Although thin clients are appropriate for certain limited applications, in general we feel they limit user mobility, productivity and creativity. Also, many of the perceived security enhancements associated with thin clients need to be viewed with caution. In fact, many of the information security risks merely moved; they didn’t disappear. For example, thin clients usually don’t include the same level of information security protection as mobile business PCs, yet they can still connect to the Internet and export information, putting that information at risk. Therefore, the loss of productivity that comes with using thin clients is for little or no gain.
Security Considerations
One of the biggest technical challenges to implementing our policy involved firewall authentication. With IT-managed systems, authentication uses two factors: something you know (a password) and something you have (a registered mobile business PC). But when the device is unknown, you are left with only one authentication criterion.
Therefore, one of the interesting challenges of allowing personal devices in the enterprise is using information on the device to authenticate to the network, without that information belonging to the user. If the employee owns the piece of information used to authenticate to the network, IT would have no grounds for disciplinary action if the user were to choose to move his or her data to a different device to get access to the network. For example, the International Mobile Equipment Identity (MEI) number on a mobile device belongs to the user if the user owns the hardware, so that IT cannot use that to authenticate the device.

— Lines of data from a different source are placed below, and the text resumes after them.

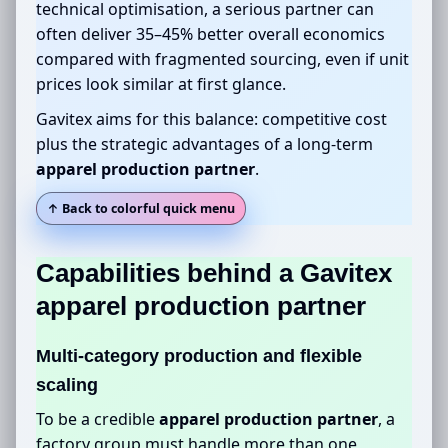
technical optimisation, a serious partner can
often deliver 35–45% better overall economics
compared with fragmented sourcing, even if unit
prices look similar at first glance.
Gavitex aims for this balance: competitive cost
plus the strategic advantages of a long-term
apparel production partner
.
↑ Back to colorful quick menu
Capabilities behind a Gavitex
apparel production partner
Multi-category production and flexible
scaling
To be a credible
apparel production partner
, a
factory group must handle more than one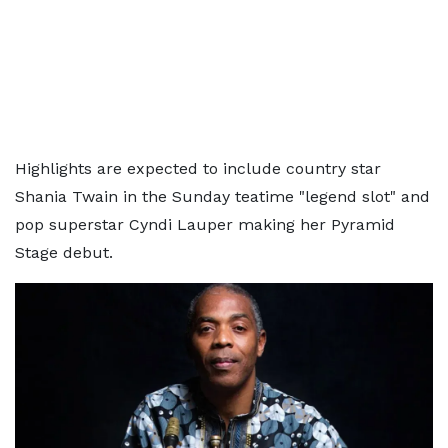
Highlights are expected to include country star
Shania Twain in the Sunday teatime "legend slot" and
pop superstar Cyndi Lauper making her Pyramid
Stage debut.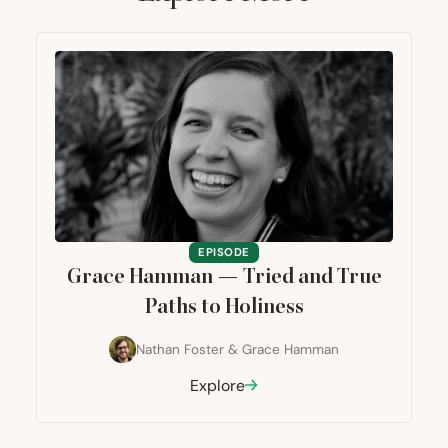
EPISODE
Grace Hamman — Tried and True
Paths to Holiness
Nathan Foster
&
Grace Hamman
Explore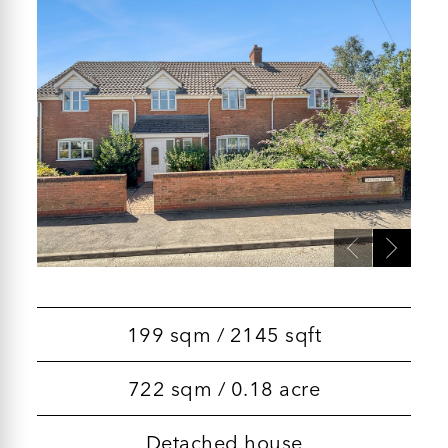
199 sqm / 2145 sqft
722 sqm / 0.18 acre
Detached house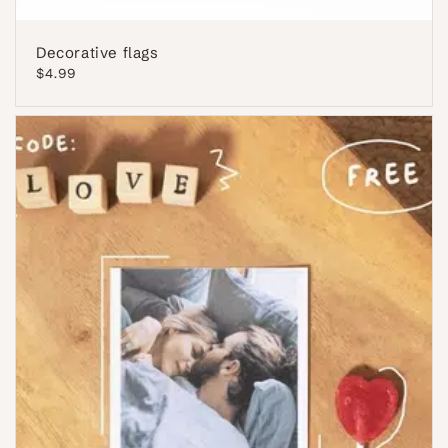
Decorative flags
Regular
$4.99
price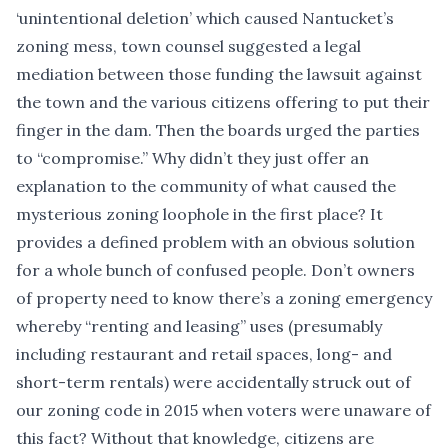
‘
unintentional deletion
’ which caused Nantucket’s
zoning mess, town counsel suggested a legal
mediation between those funding the lawsuit against
the town and the various citizens offering to put their
finger in the dam. Then the boards urged the parties
to “compromise.” Why didn’t they just offer an
explanation to the community of what caused the
mysterious zoning loophole in the first place? It
provides a defined problem with an obvious solution
for a whole bunch of confused people. Don’t owners
of property need to know there’s a zoning emergency
whereby “renting and leasing” uses (presumably
including restaurant and retail spaces, long- and
short-term rentals) were accidentally struck out of
our zoning code in 2015 when voters were unaware of
this fact? Without that knowledge, citizens are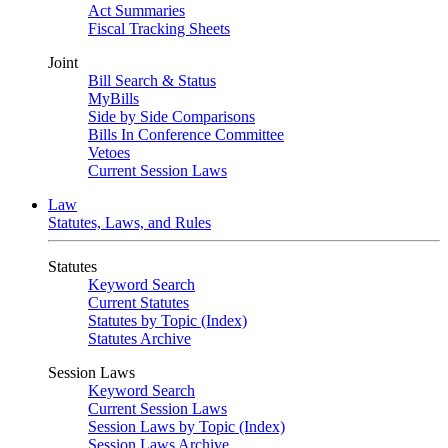
Act Summaries
Fiscal Tracking Sheets
Joint
Bill Search & Status
MyBills
Side by Side Comparisons
Bills In Conference Committee
Vetoes
Current Session Laws
Law
Statutes, Laws, and Rules
Statutes
Keyword Search
Current Statutes
Statutes by Topic (Index)
Statutes Archive
Session Laws
Keyword Search
Current Session Laws
Session Laws by Topic (Index)
Session Laws Archive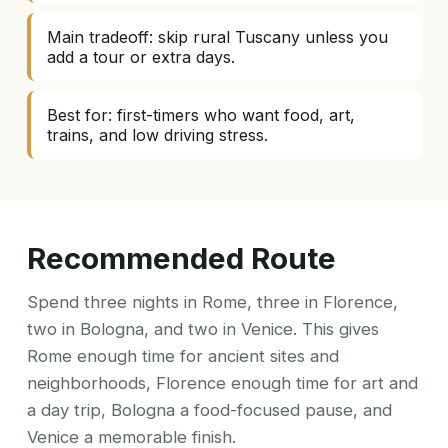
Main tradeoff: skip rural Tuscany unless you
add a tour or extra days.
Best for: first-timers who want food, art,
trains, and low driving stress.
Recommended Route
Spend three nights in Rome, three in Florence,
two in Bologna, and two in Venice. This gives
Rome enough time for ancient sites and
neighborhoods, Florence enough time for art and
a day trip, Bologna a food-focused pause, and
Venice a memorable finish.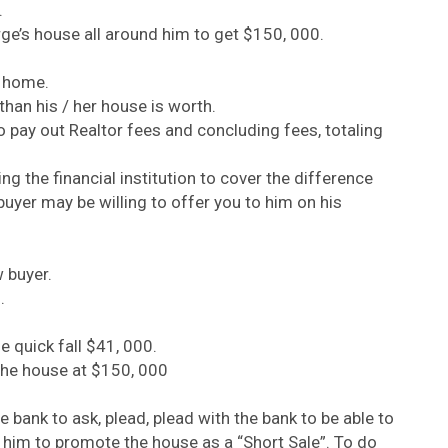
.
rge’s house all around him to get $150, 000.
e home.
han his / her house is worth.
 to pay out Realtor fees and concluding fees, totaling
g the financial institution to cover the difference
yer may be willing to offer you to him on his
 buyer.
.
e quick fall $41, 000.
the house at $150, 000
e bank to ask, plead, plead with the bank to be able to
w him to promote the house as a “Short Sale”. To do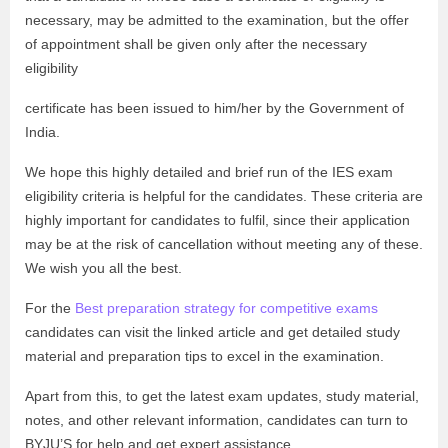
necessary, may be admitted to the examination, but the offer
of appointment shall be given only after the necessary
eligibility
certificate has been issued to him/her by the Government of
India.
We hope this highly detailed and brief run of the IES exam
eligibility criteria is helpful for the candidates. These criteria are
highly important for candidates to fulfil, since their application
may be at the risk of cancellation without meeting any of these.
We wish you all the best.
For the
Best preparation strategy for competitive exams
candidates can visit the linked article and get detailed study
material and preparation tips to excel in the examination.
Apart from this, to get the latest exam updates, study material,
notes, and other relevant information, candidates can turn to
BYJU’S for help and get expert assistance.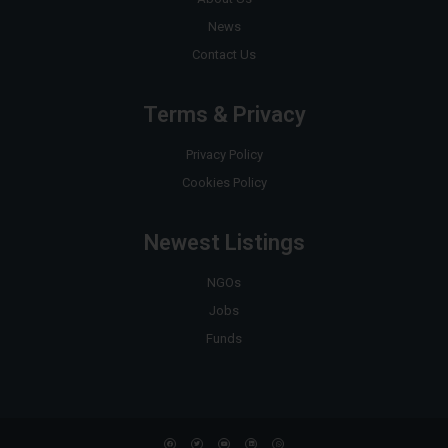
News
Contact Us
Terms & Privacy
Privacy Policy
Cookies Policy
Newest Listings
NGOs
Jobs
Funds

To address this issue, IT can send a text message to a predefined phone number, and that text message becomes the user’s password. In this scenario, the phone number is the must-have authentication factor, and the text message is the must-know authentication factor.
Device management also poses challenges, because one solution doesn’t fit all devices and applications. You should design your device management policy with the expectation that a device will be lost or stolen. Therefore, you can expect it to be able to protect itself in a hostile attack. This means that the device is encrypted, can self-wipe with a number of wrong password attempts, and we can remotely wipe the device. Your personal device policy should require users to have controls in place prior to any loss.
Also, some services need greater levels of security than others. For example, the system for booking a conference room doesn’t need the high level of security required by the sales database. Therefore, the room booking system can reside on a device over which we have less management control. You can develop a tiered management system.
Conclusion
The consumerization of IT is a significant workplace trend IT has been actively anticipating for years. You need to establish a comprehensive information security policy, train users and service desk personnel and develop technical solutions that meet your information security requirements. These accomplishments will enable IT to take advantage of the benefits of IT consumerization, without putting our corporate data at risk.
To successfully accommodate employees’ desire to use personal devices in the enterprise, it is important to proactively anticipate the trend — not ignore it or lose control of the environment by simply doing nothing. Success also hinges on an even-handed approach to developing policy, where each instance of personal device usage is treated consistently; it would be difficult to take action if one employee did something if that thing was common practice.
Highly mobile users can use either their own device or a corporate-owned hand-held device as a companion to their mobile business PC. Because employees with similar responsibilities have different preferences, allowing them to use the hand-held devices that best suit their work styles increases productivity and job satisfaction.